Proof that the film still strikes a chord came this summer when it was revealed the Prime Minister had privately compared himself to the mayor of Amity as the pandemic loomed.
“The reason Johnson mentioned Jaws was because he knew he still had change. Although you must be wondering if he actually saw the movie when he makes that kind of comment, ”Shaw said. In the film, the mayor is notoriously concerned with protecting the image of his resort as a tourist attraction rather than protecting tourists.
“Jaws was a great moment in my father’s career, even though he found it difficult. He then did some sort of follow-up with The abyss, who co-starred with Nick Nolte, who became his good friend and drinking companion, ”said Shaw, adding that he remained“ extremely proud ”of his father, who died in 1978 at the age of 51.

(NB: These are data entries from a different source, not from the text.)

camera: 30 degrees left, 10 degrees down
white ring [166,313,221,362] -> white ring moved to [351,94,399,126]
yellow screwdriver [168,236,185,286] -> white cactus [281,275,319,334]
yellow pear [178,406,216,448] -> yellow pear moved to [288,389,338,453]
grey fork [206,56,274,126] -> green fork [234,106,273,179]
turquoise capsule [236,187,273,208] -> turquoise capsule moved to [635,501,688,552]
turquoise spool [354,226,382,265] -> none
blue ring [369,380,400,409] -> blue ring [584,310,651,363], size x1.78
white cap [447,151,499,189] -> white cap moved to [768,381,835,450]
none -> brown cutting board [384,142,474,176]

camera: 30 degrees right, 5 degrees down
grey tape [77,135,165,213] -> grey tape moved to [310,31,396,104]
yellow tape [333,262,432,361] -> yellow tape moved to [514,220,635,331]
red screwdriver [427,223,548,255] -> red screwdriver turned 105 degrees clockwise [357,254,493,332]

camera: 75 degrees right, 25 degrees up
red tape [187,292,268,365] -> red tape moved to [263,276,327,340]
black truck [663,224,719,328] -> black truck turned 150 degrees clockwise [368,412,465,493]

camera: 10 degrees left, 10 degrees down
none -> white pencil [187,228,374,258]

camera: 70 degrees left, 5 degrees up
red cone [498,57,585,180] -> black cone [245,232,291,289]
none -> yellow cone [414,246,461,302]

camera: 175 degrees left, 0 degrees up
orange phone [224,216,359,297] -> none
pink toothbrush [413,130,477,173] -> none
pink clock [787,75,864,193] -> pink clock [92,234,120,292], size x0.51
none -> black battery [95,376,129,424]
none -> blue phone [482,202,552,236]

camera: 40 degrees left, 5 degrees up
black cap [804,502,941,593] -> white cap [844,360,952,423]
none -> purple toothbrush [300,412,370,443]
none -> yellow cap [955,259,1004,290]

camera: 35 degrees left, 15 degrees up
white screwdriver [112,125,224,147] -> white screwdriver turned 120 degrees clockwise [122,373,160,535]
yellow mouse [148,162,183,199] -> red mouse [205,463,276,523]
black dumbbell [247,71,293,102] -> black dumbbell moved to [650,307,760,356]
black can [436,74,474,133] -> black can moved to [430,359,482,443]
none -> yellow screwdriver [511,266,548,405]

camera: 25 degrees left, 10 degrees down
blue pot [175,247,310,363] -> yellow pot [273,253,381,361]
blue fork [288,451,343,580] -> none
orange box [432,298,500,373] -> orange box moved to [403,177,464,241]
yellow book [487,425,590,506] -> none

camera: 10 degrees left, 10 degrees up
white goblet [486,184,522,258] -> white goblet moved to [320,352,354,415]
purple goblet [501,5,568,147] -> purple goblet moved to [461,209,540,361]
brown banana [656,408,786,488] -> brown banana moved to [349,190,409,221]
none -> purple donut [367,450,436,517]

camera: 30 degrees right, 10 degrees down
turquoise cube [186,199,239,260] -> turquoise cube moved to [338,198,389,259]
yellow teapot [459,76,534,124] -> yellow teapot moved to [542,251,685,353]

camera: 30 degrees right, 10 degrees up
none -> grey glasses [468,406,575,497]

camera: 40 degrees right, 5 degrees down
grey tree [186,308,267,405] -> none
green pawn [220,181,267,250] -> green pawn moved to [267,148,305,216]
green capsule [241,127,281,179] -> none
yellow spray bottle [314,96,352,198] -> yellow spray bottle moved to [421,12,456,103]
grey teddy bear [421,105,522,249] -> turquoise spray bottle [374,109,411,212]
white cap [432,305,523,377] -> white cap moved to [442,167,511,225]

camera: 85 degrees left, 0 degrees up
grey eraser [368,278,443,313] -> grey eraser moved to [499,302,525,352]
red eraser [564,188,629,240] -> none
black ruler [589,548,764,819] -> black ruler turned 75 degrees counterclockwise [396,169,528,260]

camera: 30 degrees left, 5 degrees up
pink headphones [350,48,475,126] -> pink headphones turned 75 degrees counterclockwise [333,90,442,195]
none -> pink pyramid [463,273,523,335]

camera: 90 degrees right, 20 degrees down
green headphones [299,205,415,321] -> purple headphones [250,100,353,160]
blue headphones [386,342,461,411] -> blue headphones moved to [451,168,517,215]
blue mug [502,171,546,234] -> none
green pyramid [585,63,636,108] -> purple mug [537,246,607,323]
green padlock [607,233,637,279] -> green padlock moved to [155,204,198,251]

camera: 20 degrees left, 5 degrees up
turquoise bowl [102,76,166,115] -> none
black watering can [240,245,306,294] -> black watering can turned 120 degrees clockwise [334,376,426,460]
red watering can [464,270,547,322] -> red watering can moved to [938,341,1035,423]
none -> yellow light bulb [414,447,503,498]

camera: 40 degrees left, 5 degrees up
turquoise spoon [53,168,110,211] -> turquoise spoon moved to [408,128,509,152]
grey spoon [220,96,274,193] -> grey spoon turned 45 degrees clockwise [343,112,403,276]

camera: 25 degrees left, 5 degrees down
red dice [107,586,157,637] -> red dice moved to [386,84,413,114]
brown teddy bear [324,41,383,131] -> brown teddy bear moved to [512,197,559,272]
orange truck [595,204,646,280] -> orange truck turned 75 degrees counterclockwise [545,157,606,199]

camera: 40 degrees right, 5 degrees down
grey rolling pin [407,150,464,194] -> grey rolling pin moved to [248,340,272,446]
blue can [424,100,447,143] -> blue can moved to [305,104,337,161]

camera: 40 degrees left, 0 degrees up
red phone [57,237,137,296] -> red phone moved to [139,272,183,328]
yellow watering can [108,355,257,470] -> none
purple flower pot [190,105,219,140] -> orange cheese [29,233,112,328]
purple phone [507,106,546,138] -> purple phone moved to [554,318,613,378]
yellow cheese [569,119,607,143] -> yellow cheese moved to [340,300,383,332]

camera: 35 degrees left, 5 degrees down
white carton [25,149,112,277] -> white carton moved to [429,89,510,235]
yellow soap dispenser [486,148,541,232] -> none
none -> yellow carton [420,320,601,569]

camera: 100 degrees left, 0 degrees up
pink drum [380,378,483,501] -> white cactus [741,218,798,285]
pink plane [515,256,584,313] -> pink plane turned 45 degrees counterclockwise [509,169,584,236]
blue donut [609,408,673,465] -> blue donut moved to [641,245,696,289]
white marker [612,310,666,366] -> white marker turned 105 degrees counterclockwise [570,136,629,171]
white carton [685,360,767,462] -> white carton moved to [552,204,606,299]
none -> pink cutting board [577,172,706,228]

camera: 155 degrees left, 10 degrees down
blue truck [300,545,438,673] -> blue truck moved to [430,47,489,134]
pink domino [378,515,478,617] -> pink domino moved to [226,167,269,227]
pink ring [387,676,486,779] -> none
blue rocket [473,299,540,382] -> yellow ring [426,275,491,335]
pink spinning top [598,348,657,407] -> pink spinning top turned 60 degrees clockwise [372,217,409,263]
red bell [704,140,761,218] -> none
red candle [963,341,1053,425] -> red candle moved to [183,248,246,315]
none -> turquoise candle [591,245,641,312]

From the original Jaws trio of actors, only Dreyfuss survives, and Shaw has learned that the 73-year-old American actor has given the new production “his seal of approval” and is hoping to see it.
Felicity Kendal and Penelope Keith, the ladies of the The good life actors, are also invited to the new incarnation of their sitcom, which was written by Bob Larbey and John Esmonde and aired nationally from 1975 to 1978 on BBC One. As next door neighbors and wives of characters played by Richard Briers and Paul Eddington, they embodied the opposing attitudes of the middle class to capitalism.
Kendal’s Barbara Good, along with her on-screen husband Tom, were the early advocates of Green Living, while Keith and Eddington, who played Margo and Jerry Leadbetter, were ambitious and greedy. The new version sees Rufus Hound as Tom Good and uses storylines from the original episodes to weave a new storyline into a Jeremy Sams script.
Audiences at the Theater Royal Bath, where the touring show opens on October 7, will be faced with a setting that purposely functions as a tribute to the sitcom rather than a reproduction.
“For us, it wasn’t about recreating the TV show,” said designer Michael Taylor. “We are first and foremost a play and the main difficulty for me was technical, because we need a set that rotates to show the two rooms, the Leadbetters’ lounge and the Goods kitchen.
On the contrary, Taylor said he exaggerated the look of the time. “I didn’t go to great lengths to reproduce the entire TV show. If you’re looking for a faithful recreation, you might as well just stay home and watch a recording, ”Taylor said. But he concedes that nostalgia is an important part of his design. “There’s fun in the ’70s attributes now that weren’t there then, of course. We started with the idea that the Leadbetters would have antique reproductions and that Margo would gradually update them with brighter 70s furniture.
Taylor took the same attitude, he said, when he worked on the recent production of The Ladies Killers, a stage version of Ealing’s admired comedy. “A lot of people love this movie, but we didn’t really care about how it looked. When it comes to Back to the future, the designer said it’s all about the car, the DeLorean, and that makes sense. It is certainly true that people are in the mood to feel good and have fun and there is something very lovable about The good life. “
Henderson thinks this kind of retrospective show works best when it brings more to the original: “The shark is broken is based on a wealth of material, Robert Shaw’s diaries, and authentic Shaw family stories and other books. So it’s familiar, but different. Of course, the Orca wasn’t exactly the green living room for actors, but we couldn’t resist. It’s a show about acting, these stars and the human condition. It’s also a play about the wait to act and what could be more appropriate after the wait we’ve all had?